Pèlerinage sur les lieux vincentiens de Paris. Homélie à Clichy.

Pèlerinage sur les lieux vincentiens de París

Homèlie à Clichy

Lectures: Mattieu 11, 25-27; Isaïe 10, 5-7. 13-16

par Bernard Schoepfer, C.M.

Province de París

17.VII.2002

II me fait rarement bon de passer pour quelqu'un de “ pauvre ”, “d'humble ”, “d'effacé ”. La place est aux “ battants”, aux “ fonceurs ”, aux “performants, aux plus forts. Il ne fait pas bon de ne pas être rentable: on risque de se trouver hors-jeu. Il ne fait pas bon d'avoir un handicap : on risque d'être laissé pour compte au bord du chemin. Ils en savent quelque chose tous ceux qui, de près ou de loin, sont les victimes de l'argent roi, de l'argent fou ! Ils en savent quelque chose ceux qui subissent la loi des fous de ce roi ! Le goût de la force, la recherche du pouvoir, de la puissance, ce sont des réalités qui enivrent ceux qui s'y laissent prendre : il suffit de constater cette course au pouvoir, au sein de notre humanité.

L'Evangile que nous venons d'entendre, nous révèle Jésus comme celui qui ne cherche pas le pouvoir. Il se reçoit d'un Autre, le Père. C'est dans la rencontre des plus petits qu'il découvre le mystère de Dieu. “Tu as caché cela aux sages et aux savants, et tu l'as révélé aux tout-petits ”. Seuls accèdent aux mystères de Dieu ceux qui sont proches du cœur de Dieu on retrouve ici la première Béatitude « Heureux les pauvres de cœur ».

Déjà dans l'Ancien Testament, le messie annoncé ne sera pas un conquérant mais une personne humble, proche des gens qui vivent laborieusement. Le jour des rameaux, Jésus entrant à Jérusalem monté sur un ânon, montre qu'il est cet envoyé de Dieu. Le mystère de Dieu est surprenant, désarmant. Ne peut-on pas affirmer que le mystère de la mort et de la résurrection de Jésus est déjà vécu dans sa relation aux plus petits. Jésus les regarde, les aime, les écoute.
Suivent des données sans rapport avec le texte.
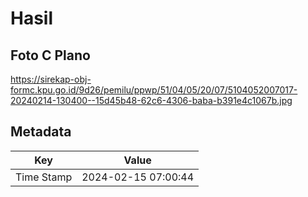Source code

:# Hasil

## Foto C Plano

https://sirekap-obj-formc.kpu.go.id/9d26/pemilu/ppwp/51/04/05/20/07/5104052007017-20240214-130400--15d45b48-62c6-4306-baba-b391e4c1067b.jpg


## Metadata

| Key        | Value               |
| ---------- | ------------------- |
| Time Stamp | 2024-02-15 07:00:44 |



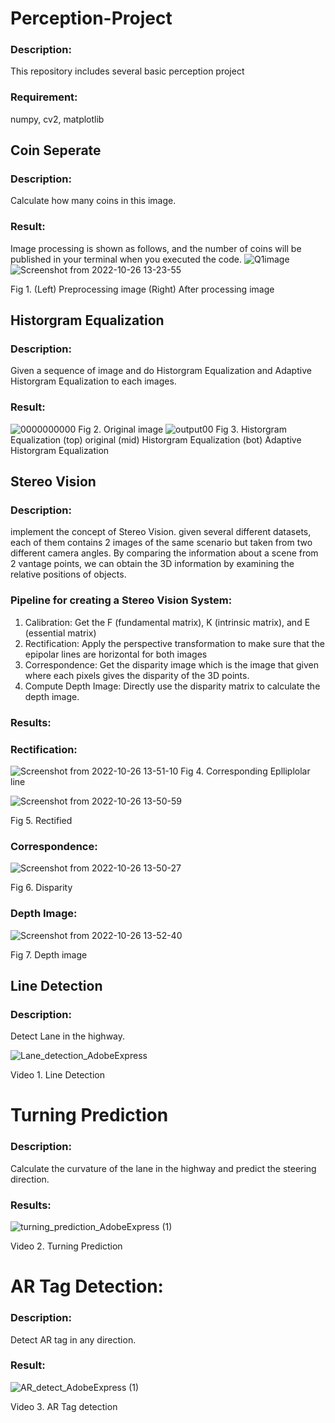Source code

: # Perception-Project
### Description:
This repository includes several basic perception project
### Requirement:
numpy, cv2, matplotlib

## Coin Seperate
### Description:

Calculate how many coins in this image.
### Result:
Image processing is shown as follows, and the number of coins will be published in your terminal when you executed the code.
![Q1image](https://user-images.githubusercontent.com/55338365/198095332-982d5242-2c4b-4faf-b03b-ec831095093b.png)![Screenshot from 2022-10-26 13-23-55](https://user-images.githubusercontent.com/55338365/198095670-84c265ac-78ff-4614-a638-a62f74dee052.png)

Fig 1. (Left) Preprocessing image (Right) After processing image



## Historgram Equalization
### Description:

Given a sequence of image and do Historgram Equalization and Adaptive Historgram Equalization to each images.

### Result:

![0000000000](https://user-images.githubusercontent.com/55338365/198097957-109ed8ca-8915-4f94-afdf-823aedb983f9.png)
Fig 2. Original image
![output00](https://user-images.githubusercontent.com/55338365/198097987-0e01a798-9b18-4807-878f-6b7f360a0270.png)
Fig 3. Historgram Equalization (top) original (mid) Historgram Equalization (bot) Adaptive Historgram Equalization

## Stereo Vision 
### Description:
implement the concept of Stereo Vision. given several different datasets, each of them contains 2 images of the same scenario but
taken from two different camera angles. By comparing the information about a scene from 2 vantage points, we can obtain the 3D information by examining the relative positions of objects.

### Pipeline for creating a Stereo Vision System:
1. Calibration: Get the F (fundamental matrix), K (intrinsic matrix), and E (essential matrix)
2. Rectification: Apply the perspective transformation to make sure that the epipolar lines are horizontal for both images
3. Correspondence: Get the disparity image which is the image that given where each pixels gives the disparity of the 3D points.
4. Compute Depth Image: Directly use the disparity matrix to calculate the depth image.

### Results:
### Rectification:


![Screenshot from 2022-10-26 13-51-10](https://user-images.githubusercontent.com/55338365/198101309-44edcc94-1f52-437a-becf-470e98b8dace.png)
Fig 4. Corresponding Eplliplolar line

![Screenshot from 2022-10-26 13-50-59](https://user-images.githubusercontent.com/55338365/198101316-db664991-d101-4463-90cf-0cd7ae5a8274.png)

Fig 5. Rectified
### Correspondence:
![Screenshot from 2022-10-26 13-50-27](https://user-images.githubusercontent.com/55338365/198100835-40d103f6-0735-42e4-849f-31c55b843493.png)

Fig 6. Disparity


### Depth Image:
![Screenshot from 2022-10-26 13-52-40](https://user-images.githubusercontent.com/55338365/198101273-1ce7a01d-bfa6-479d-ae8b-9e7716c25ccc.png)

Fig 7. Depth image


## Line Detection
### Description: 
Detect Lane in the highway.

![Lane_detection_AdobeExpress](https://user-images.githubusercontent.com/55338365/198093735-5015928b-d5dd-47e8-b88a-1b95e473738b.gif)

Video 1. Line Detection


# Turning Prediction
### Description:
Calculate the curvature of the lane in the highway and predict the steering direction.
### Results:
![turning_prediction_AdobeExpress (1)](https://user-images.githubusercontent.com/55338365/198093383-3f7910b5-3a58-44ab-a66c-7409b0dbcc66.gif)

Video 2. Turning Prediction

# AR Tag Detection:
### Description:
Detect AR tag in any direction.

### Result:
![AR_detect_AdobeExpress (1)](https://user-images.githubusercontent.com/55338365/198097203-46b5d08d-dc20-454f-ac1c-fef83a75893d.gif)

Video 3. AR Tag detection





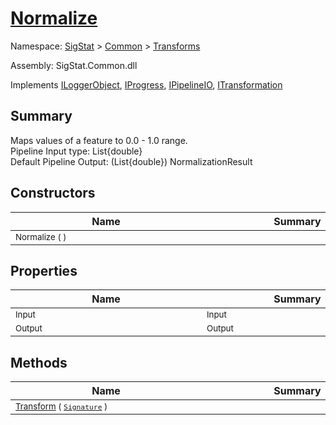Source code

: # [Normalize](./Normalize.md)

Namespace: [SigStat]() > [Common](./../README.md) > [Transforms](./README.md)

Assembly: SigStat.Common.dll

Implements [ILoggerObject](./../ILoggerObject.md), [IProgress](./../Helpers/IProgress.md), [IPipelineIO](./../Pipeline/IPipelineIO.md), [ITransformation](./../ITransformation.md)

## Summary
Maps values of a feature to 0.0 - 1.0 range.  <br>Pipeline Input type: List{double}<br>Default Pipeline Output: (List{double}) NormalizationResult

## Constructors

| Name | Summary | 
| --- | --- | 
| <div style="width:290px"><sub>Normalize (  )</sub></div>| <div style="width:290px"><sub></sub></div>| <br>


## Properties

| Name | Summary | 
| --- | --- | 
| <div style="width:290px"><sub>Input</sub></div>| <div style="width:290px"><sub>Input</sub></div>| <br>
| <div style="width:290px"><sub>Output</sub></div>| <div style="width:290px"><sub>Output</sub></div>| <br>


## Methods

| Name | Summary | 
| --- | --- | 
| <div style="width:290px"><sub>[Transform](./Methods/Normalize-100663634.md) ( [`Signature`](./../Signature.md) )</sub></div>| <div style="width:290px"><sub></sub></div>| <br>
Il les aime parce que, dépourvus de toute apparence, dont nous nous revêtons, elles sont la “ personne humaine ” elle-même, dans sa simplicité et sa dignité.

Ces personnes simples, ces petites gens sans artifice, Jésus affirme qu'elles ont la primeur de la Bonne Nouvelle, car leur simplicité, leur absence de “ masque” pour paraître, les met en proximité avec la pensée de Dieu. Leur pauvreté les empêchait de se fier à eux-mêmes, les gardait d'être hautains ou suffisants, et les rendait sensibles aux paroles et aux paraboles de Jésus. Dans cette manière de vivre avec les plus petits, Jésus nous manifeste le vrai visage de Dieu. En quelque sorte, sans la rencontre effective des pauvres, je ne peux pas vraiment connaître que Dieu est le Père de Jésus, qu'il est notre Père.
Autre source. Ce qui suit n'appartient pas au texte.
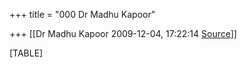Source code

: +++
title = "000 Dr Madhu Kapoor"

+++
[[Dr Madhu Kapoor	2009-12-04, 17:22:14 [Source](https://groups.google.com/g/bvparishat/c/XQmWkOOGx-Q)]]



[TABLE]

  

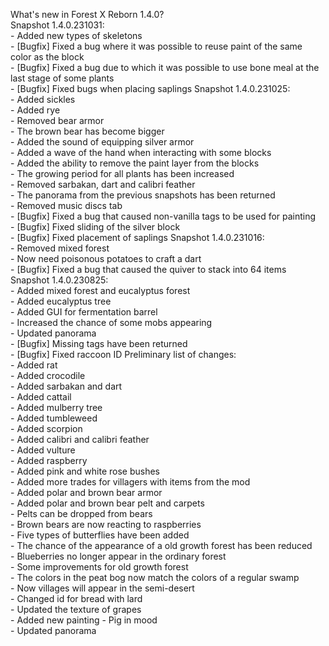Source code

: What's new in Forest X Reborn 1.4.0?<br />
Snapshot 1.4.0.231031:
<br /> - Added new types of skeletons
<br /> - [Bugfix] Fixed a bug where it was possible to reuse paint of the same color as the block
<br /> - [Bugfix] Fixed a bug due to which it was possible to use bone meal at the last stage of some plants
<br /> - [Bugfix] Fixed bugs when placing saplings
Snapshot 1.4.0.231025:
<br /> - Added sickles
<br /> - Added rye
<br /> - Removed bear armor
<br /> - The brown bear has become bigger
<br /> - Added the sound of equipping silver armor
<br /> - Added a wave of the hand when interacting with some blocks
<br /> - Added the ability to remove the paint layer from the blocks
<br /> - The growing period for all plants has been increased
<br /> - Removed sarbakan, dart and calibri feather
<br /> - The panorama from the previous snapshots has been returned
<br /> - Removed music discs tab
<br /> - [Bugfix] Fixed a bug that caused non-vanilla tags to be used for painting
<br /> - [Bugfix] Fixed sliding of the silver block
<br /> - [Bugfix] Fixed placement of saplings
Snapshot 1.4.0.231016:
<br /> - Removed mixed forest
<br /> - Now need poisonous potatoes to craft a dart
<br /> - [Bugfix] Fixed a bug that caused the quiver to stack into 64 items
Snapshot 1.4.0.230825:
<br /> - Added mixed forest and eucalyptus forest
<br /> - Added eucalyptus tree
<br /> - Added GUI for fermentation barrel
<br /> - Increased the chance of some mobs appearing
<br /> - Updated panorama
<br /> - [Bugfix] Missing tags have been returned
<br /> - [Bugfix] Fixed raccoon ID
Preliminary list of changes:
<br /> - Added rat
<br /> - Added crocodile
<br /> - Added sarbakan and dart
<br /> - Added cattail
<br /> - Added mulberry tree
<br /> - Added tumbleweed
<br /> - Added scorpion
<br /> - Added calibri and calibri feather
<br /> - Added vulture
<br /> - Added raspberry
<br /> - Added pink and white rose bushes
<br /> - Added more trades for villagers with items from the mod
<br /> - Added polar and brown bear armor
<br /> - Added polar and brown bear pelt and carpets
<br /> - Pelts can be dropped from bears
<br /> - Brown bears are now reacting to raspberries
<br /> - Five types of butterflies have been added
<br /> - The chance of the appearance of a old growth forest has been reduced
<br /> - Blueberries no longer appear in the ordinary forest
<br /> - Some improvements for old growth forest
<br /> - The colors in the peat bog now match the colors of a regular swamp
<br /> - Now villages will appear in the semi-desert
<br /> - Changed id for bread with lard
<br /> - Updated the texture of grapes
<br /> - Added new painting - Pig in mood
<br /> - Updated panorama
Sur son chemin vers les pauvres, Monsieur Vincent a eu la joie d'expérimenter, en ce lieu, que vivre avec un peuple (des enfants, des jeunes, des femmes, des hommes marqués par la peine et le poids du fardeau) est source d'épanouissement de toute vocation.
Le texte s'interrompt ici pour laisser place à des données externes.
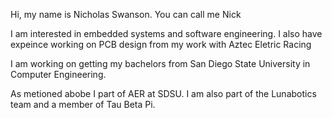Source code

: Hi, my name is Nicholas Swanson. You can call me Nick

I am interested in embedded systems and software engineering. I also have expeince working on PCB design from my work with Aztec Eletric Racing

I am working on getting my bachelors from San Diego State University in Computer Engineering.

As metioned abobe I part of AER at SDSU. I am also part of the Lunabotics team and a member of Tau Beta Pi.
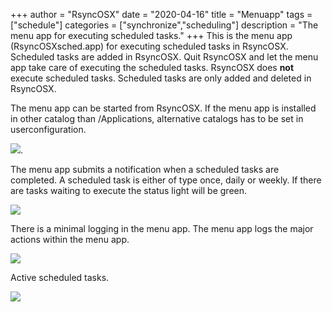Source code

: +++
author = "RsyncOSX"
date = "2020-04-16"
title =  "Menuapp"
tags = ["schedule"]
categories = ["synchronize","scheduling"]
description = "The menu app for executing scheduled tasks."
+++
This is the menu app (RsyncOSXsched.app) for executing scheduled tasks in RsyncOSX. Scheduled tasks are added in RsyncOSX. Quit RsyncOSX and let the menu app take care of executing the scheduled tasks. RsyncOSX does **not** execute scheduled tasks. Scheduled tasks are only added and deleted in RsyncOSX.

The menu app can be started from RsyncOSX. If the menu app is installed in other catalog than /Applications, alternative catalogs has to be set in userconfiguration.

![](/images/RsyncOSX/master/menuapp/userconfig.png).

The menu app submits a notification when a scheduled tasks are completed. A scheduled task is either of type once, daily or weekly. If there are tasks waiting to execute the status light will be green.

![](/images/RsyncOSX/master/menuapp/menuapp1.png)

There is a minimal logging in the menu app. The menu app logs the major actions within the menu app.

![](/images/RsyncOSX/master/menuapp/menuapp3.png)

Active scheduled tasks.

![](/images/RsyncOSX/master/menuapp/menuapp2.png)
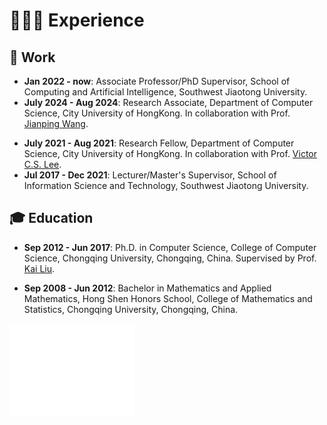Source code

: # 👨🏻‍💻 Experience

## 💼 Work

- **Jan 2022 - now**: Associate Professor/PhD Supervisor, School of Computing and Artificial Intelligence, Southwest Jiaotong University.
- **July 2024 - Aug 2024**: Research Associate, Department of Computer Science, City University of HongKong. In collaboration with Prof. <a href="https://scholar.google.com.hk/citations?hl=zh-CN&user=bow_liAAAAAJ" class="no-underline">Jianping Wang</a>.
<!-- - **Jul 2017 - Jun 2021 (now)**: Postdoctoral Research Fellow, Shenzhen Institute for Advanced Study, University of Electronic Science and Technology of China, Shenzhen, China. 
 -->
 - **July 2021 - Aug 2021**: Research Fellow, Department of Computer Science, City University of HongKong. In collaboration with Prof. <a href="https://www.eee.hku.hk/people/csvlee/" class="no-underline">Victor C.S. Lee</a>.
 - **Jul 2017 - Dec 2021**: Lecturer/Master's Supervisor, School of Information Science and Technology, Southwest Jiaotong University.


## 🎓 Education

- **Sep 2012 - Jun 2017**: Ph.D. in Computer Science, College of Computer Science, Chongqing University, Chongqing, China. Supervised by Prof. <a href="https://scholar.google.com.hk/citations?user=6YkCbT8AAAAJ&hl" class="no-underline">Kai Liu</a>.
<!-- - **Sep 2012 - Jun 2019**: Postgraduate student (Joined the successive postgraduate-doctor program in 2019), Computer Science, College of Computer Science, Chongqing University, Chongqing, China. --> 
<!-- and Prof. <a href="https://scholar.google.com/citations?user=6YkCbT8AAAAJ" class="no-underline">Qingfeng Zhuge</a> -->
- **Sep 2008 - Jun 2012**: Bachelor in Mathematics and Applied Mathematics, Hong Shen Honors School, College of Mathematics and Statistics, Chongqing University, Chongqing, China.




<iframe src="//clustrmaps.com/map_v2.js?d=Za8K4LovkkIiPQYim0sS3KGikoZJj1XVw-J9ySqprXA&cl=ffffff&w=a" 
  width="200" height="150" frameborder="0" style="border: none;"></iframe>

<!-- <script type="text/javascript" id="clustrmaps" src="//clustrmaps.com/map_v2.js?d=Za8K4LovkkIiPQYim0sS3KGikoZJj1XVw-J9ySqprXA&cl=ffffff&w=a"></script> -->
<!-- <script type="text/javascript" id="clustrmaps" 
  src="//clustrmaps.com/map_v2.js?d=Za8K4LovkkIiPQYim0sS3KGikoZJj1XVw-J9ySqprXA&cl=ffffff&w=a"></script>

<style>
  #clustrmaps-container {
    width: 100px;
    height: 75px;
  }
</style> -->


<!-- ## 😎 Membership

- **Sep 2023 - now**: Member #G0818M, China Computer Federation (CCF).
- **Oct 2023 - now**: Member #3120145, Association for Computing Machinery (ACM).
- **Sep 2023 - now**: Member #99619216, Institute of Electrical and Electronics Engineers (IEEE).
- **Nov 2020 - Aug 2023**: Student Member #G0818G, China Computer Federation (CCF). -->

<!-- ## 👀 Reviewer

#### Journal

- IEEE Transactions on Intelligent Transportation Systems (T-ITS)
- IEEE Transactions on Consumer Electronics (TCE)
- IEEE Transactions on Vehicular Technology (TVT)
- Journal of Systems Architecture (JSA)
- Neural Computing and Applications (NCAA)
- The Journal of Supercomputing (TJSC)
- Journal of Computer Research and Development
- Tien Tzu Hsueh Pao/Acta Electronica Sinica

#### Conference

- IEEE Vehicular Technology Conference (VTC-Fall'23)
- International Conference on Artificial Intelligence of Things and Systems (AIoTSys'23)
- IEEE International Conference on Intelligent Transportation Systems (ITSC'22,23)
- IEEE Global Communications Conference (GLOBECOM'21,23)
- International Conference on Algorithms and Architectures for Parallel Processing (ICA3PP'21)
- China Conference on Internet of Things (Wireless Sensor Network) (CWSN'21)
- IEEE International Conference on Trust, Security and Privacy in Computing and Communications (TrustCom'20)
- IEEE International Symposium on Product Compliance Engineering-Asia (ISPCE-CN'20) -->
C'est le 2 mai 1612 que Monsieur Vincent prit possession de sa cure de Clichy. C'était la première fois depuis quinze ans qu'il se retrouvait au milieu des braves gens simples des champs, il avait 31 ans !

Je découvris la joie d'être pasteur, plongé dans un peuple.... “.j'avais un si bon peuple et si obéissant à faire ce que je lui demandais que, lorsque je leur dis qu'i1 fallait venir à confesse les premiers dimanches du mois, ils n'y manquaient pas. Ils y venaient et se confessaient, et je voyais de jour en jour le progrès que faisaient ces âmes. Cela me donnait tant de consolation, et j'en étais si content, que je me disais à moi-même : “ Mon Dieu, que tu es heureux d'avoir un si bon peuple ! ” Et j'ajoutais “ Je pense que le Pape n'est pas si heureux qu'un curé au milieu d'un peuple qui a bon cœur (SV IX, 646).

A la suite du Christ, à la manière de saint Vincent, demandons à Dieu notre Père, dans cette eucharistie, de nous donner persévérance, courage et patience, dans nos rencontres auprès des blessés de la vie. Donnons-nous avec générosité et par les petits de monde. Dieu nous offrira sa bienveillance, sa bénédiction “ Venons vers Jésus, il connaît le fardeau de nos missions, de nos services, de nos vies ”.